Following some discussions prior to Vienna, and feedback and comments received during Vienna and thereafter, we have realized that perhaps one aspect of draft-rabbat-fault-notification-protocol-03.txt that we may not have adequately highlighted is its focus on providing *time-bounded* notification.

 

This is because draft-rabbat focuses on recovery in optical transport networks, where recovery of failed LSPs (fibers, lambdas, etc.) in a *bounded time* is critical for the provider to be able to offer guarantees/SLAs to its transport customers, and also to its L2 and L3 customers. The transport infrastructure often serves as a foundation for the L2 and L3 networks built upon it, and so should be able to provide recovery within some well-specified time, so that L2 and L3 recovery can be appropriately performed based on what L1 provides.

 

For this reason, notification via signaling or OSPF-based flooding, which could work well at the packet layer, may not be directly applicable at the transport layer.  

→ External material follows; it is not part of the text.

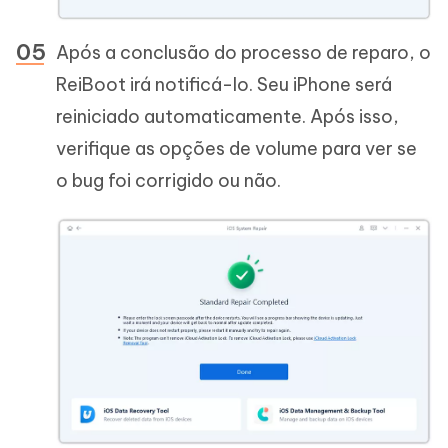
Após a conclusão do processo de reparo, o
ReiBoot irá notificá-lo. Seu iPhone será
reiniciado automaticamente. Após isso,
verifique as opções de volume para ver se
o bug foi corrigido ou não.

I agree with the notion of the time-bounded recovery. However, here you started to make assumption about possible solutions. The same confusion arrived at the last IETF meeting when an LMP based solution was presented. All I am saying is that IMO breaking the problem into two part, I.e., getting agreement on the requirements and then following it up with the solution would be the right approach.

 

I agree with the requirement part of the problem statement.

 In fact, since recovery at the packet layer may not involve the stringent time constraints that are applicable at the transport layer, directly comparing notification solutions at the packet layer with those at the transport layer is probably not accurate.  

What would be useful here is to quantify the differences between the two types of networks. Such quantification will be useful in catalyzing some email discussions at the mailing list.

Rather, we need to examine (as done in draft-rabbat) the applicability of signaling and flooding to notification *at the transport layer* under the constraint of achieving time-bounded recovery. 

 Agreed!

So if the WG looks at draft-rabbat with this backdrop, we believe some of the arguments made there will be clearer. Of course, we welcome feedback from the list.

 

Thanks,

 

-Richard and Vishal

 

PS: The need for time-bounded recovery is not new, and has been recognized in several recent IETF RFCs. Notably,

 

RFC3272

http://www.ietf.org/rfc/rfc3272.txt

page 52:

--

   -  Failure notification throughout the network should be timely and reliable.

--

Note that there is a list of requirements on this page, some of which are similar to those in draft-rabbat-optical-recovery-reqs-00.txt.

 

 

RFC3386

http://www.ietf.org/rfc/rfc3386.txt, which is also relevant to the whole discussion.

Page 15 discusses the following:

--

   Proposed timing bounds for different survivability mechanisms are as follows (all bounds are exclusive of signal propagation):

 

   1:1 path protection with pre-established capacity:  100-500 ms

   1:1 path protection with pre-planned capacity:      100-750 ms

   Local restoration:                                  50 ms

   Path restoration:                                   1-5 seconds

--

Note that RFC3386 discusses horizontal hierarchy in data networks, and so the bounds above apply primarily to the packet layer. Similar numbers for the transport layer will likely be significantly stricter (Any operator inputs on this?).